Case ID: so2d_372/html/0754-01.html
Source: Caselaw Access Project
Author: {"author": "GULOTTA, Judge.", "license": "Public Domain", "url": "https://static.case.law/"}
Date Created: 2024-08-24T03:29:51.129683

ORLEANS MANUFACTURING COMPANY, INC. v. ADMINISTRATOR, LOUISIANA DEPARTMENT OF EMPLOYMENT SECURITY, Hattie M. Antoine.
    No. 10193.
    Court of Appeal of Louisiana, Fourth Circuit.
    June 5, 1979.
    
      Parlongue & Riegel, Philip R. Riegel, Jr., New Orleans, for plaintiff-appellant.
    James A. McGraw, Willie D. Maynor, Baton Rouge, for defendant-appellee.
    Before REDMANN, GULOTTA and STOULIG, JJ.
   GULOTTA, Judge.

The plaintiff-employer appeals from a trial court judgment affirming the Board of Review’s determination that the employee, Hattie M. Antoine, was terminated from her employment under “non-disqualifying circumstances” entitling her to receive unemployment benefits. The Board of Review had reversed the earlier determination by the Administrator and Appeals Referee which found insubordination “for refusing an assigned duty, which was a reasonable request of the employer” and concluded the employee was discharged for misconduct connected with her employment.

Prior to her termination Hattie Antoine had been employed by plaintiff for a period of sixteen months. Her job involved cloth-covering wood caskets, manufactured by plaintiff. On the date of her discharge, because she was not needed in her usually assigned department, Hattie Antoine was instructed to work in another department. When the employee informed the supervisor that she was physically unable to do the job in the newly assigned department, the supervisor instructed her to “push a broom”. The employee refused to sweep and she was discharged. The employee complains of the demeaning manner in which the supervisor told her to sweep the premises.

EXERCISES TO COMPLETE.
**1)** Please translate this sentence from the court opinion into Spanish: "The employee refused to sweep and she was discharged."
**2)** List every judge named in the court opinion's "Before" line.
**3)** According to the court opinion, how long had Hattie Antoine worked for the plaintiff before her termination?

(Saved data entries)
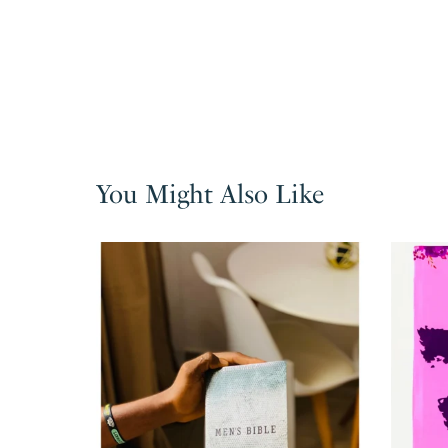
You Might Also Like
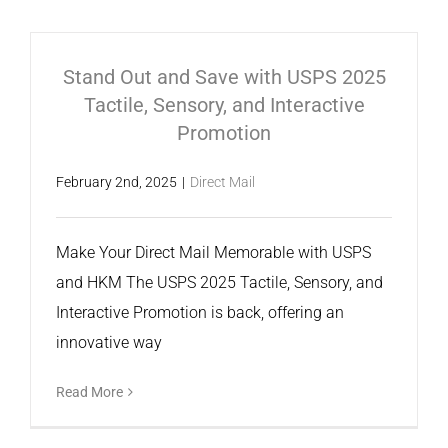
Stand Out and Save with USPS 2025
Tactile, Sensory, and Interactive
Promotion
February 2nd, 2025
|
Direct Mail
Make Your Direct Mail Memorable with USPS
and HKM The USPS 2025 Tactile, Sensory, and
Interactive Promotion is back, offering an
innovative way
Read More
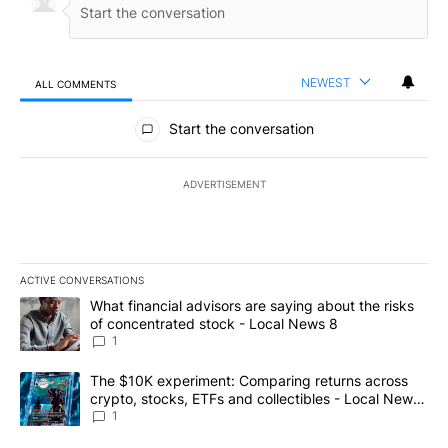
NEWEST
ALL COMMENTS
All Comments
Start the conversation
ADVERTISEMENT
ACTIVE CONVERSATIONS
The following is a list of the most commented articles in the last 7
A trending article titled "What financial advisors are saying abo
What financial advisors are saying about the risks
of concentrated stock - Local News 8
1
A trending article titled "The $10K experiment: Comparing return
The $10K experiment: Comparing returns across
crypto, stocks, ETFs and collectibles - Local News
8
1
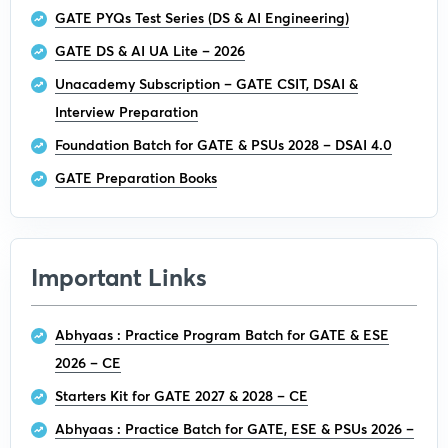
GATE PYQs Test Series (DS & AI Engineering)
GATE DS & AI UA Lite – 2026
Unacademy Subscription – GATE CSIT, DSAI &
Interview Preparation
Foundation Batch for GATE & PSUs 2028 – DSAI 4.0
GATE Preparation Books
Important Links
Abhyaas : Practice Program Batch for GATE & ESE
2026 – CE
Starters Kit for GATE 2027 & 2028 – CE
Abhyaas : Practice Batch for GATE, ESE & PSUs 2026 –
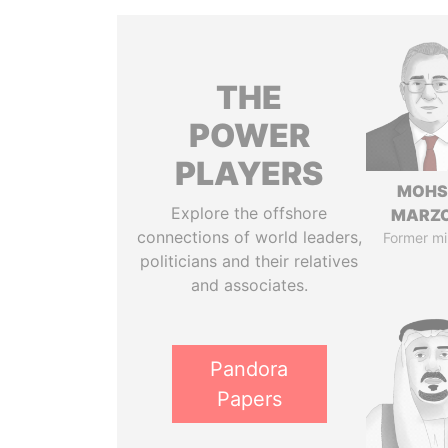
THE
POWER
PLAYERS
MOHS
Explore the offshore
MARZ
connections of world leaders,
Former mi
politicians and their relatives
and associates.
Pandora
Papers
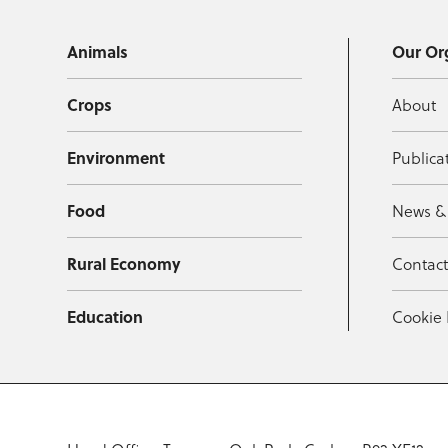
Animals
Our Or
Crops
About
Environment
Publica
Food
News &
Rural Economy
Contac
Education
Cookie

RESPONSES.
**1)** La empleada se negó a barrer y fue despedida.

**2)** REDMANN, GULOTTA, STOULIG

**3)** Sixteen months.